Search code examples
pythonswiftscikit-learncoremltools

Converting Sklearn model to Core ML Model for iOS


I have created sklearn model for predicting ESG Scores. But for imputation reasons my input features matrix X were converted to np.ndarray. I found on apple developers website how to convert them, but there is optional kwargs input_features and output_features.

import coremltools
coreml_model = coremltools.converters.sklearn.convert(model,
                                                    ["bedroom", "bath", "size"],
                                                    "price")

coreml_model.save('HousePricer.mlmodel')

I am wondering is it necessary match names of features in X with value I am sending to convert() method with input_features argument?

I.e.

imputer = KNNImputer()

# Impute missing values in X
X_imputed = imputer.fit_transform(X)

X_imputed

Out:

array([[ 5.00000e+00,  1.80000e+04,  3.27000e+08, ..., -2.20000e+07,
         2.64000e+08,  2.64000e+08],
       [ 6.00000e+00,  1.32500e+05,  9.00000e+06, ...,  9.38000e+08,
         1.90000e+07,  1.90000e+07],
       [ 2.00000e+00,  4.00000e+04,  2.37765e+08, ..., -1.88580e+07,
         1.78696e+08,  1.78696e+08],
       ...,
     ])

So there are no labels now.

The question is how to convert it to Core ML Model now, with no labels for input_features.

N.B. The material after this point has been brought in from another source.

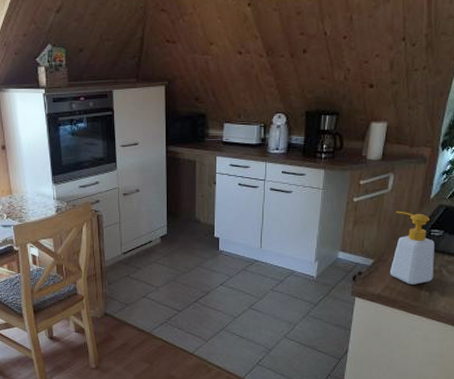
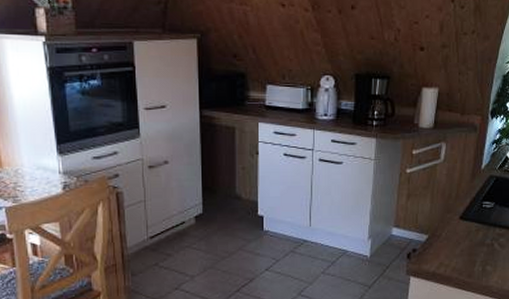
soap bottle: present [389,211,435,285] -> none [443,182,486,260]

Unfortunately I don't have access to macOS to try different approaches and test them.

I would be grateful if you showed not only how to convert but also sample usage of the model with Swift.

(Model based on Random Forest Regressor)


Solution

  • There is dedicated method called ct.converters.sklearn.convert for this goal.

    Here is a full example of the conversion:

    from sklearn.linear_model import LinearRegression
    import numpy as np
    import coremltools as ct
    
    # Load data
    X = np.random.rand(10,5).astype(np.ndarray)
    y = np.random.rand(10).astype(np.ndarray)
    
    # Train a model
    model = LinearRegression()
    model.fit(X, y)
    
    # save the scikit-learn model
    coreml_model = ct.converters.sklearn.convert(model)
    coreml_model.save('Predictor.mlmodel')
    

    Printing coreml_model you get:

    In [13]: coreml_model
    Out[13]:
    input {
      name: "input"
      type {
        multiArrayType {
          shape: 5
          dataType: DOUBLE
        }
      }
    }
    output {
      name: "prediction"
      type {
        doubleType {
        }
      }
    }
    predictedFeatureName: "prediction"
    metadata {
      userDefined {
        key: "com.github.apple.coremltools.source"
        value: "scikit-learn==1.1.1"
      }
      userDefined {
        key: "com.github.apple.coremltools.version"
        value: "7.1"
      }
    }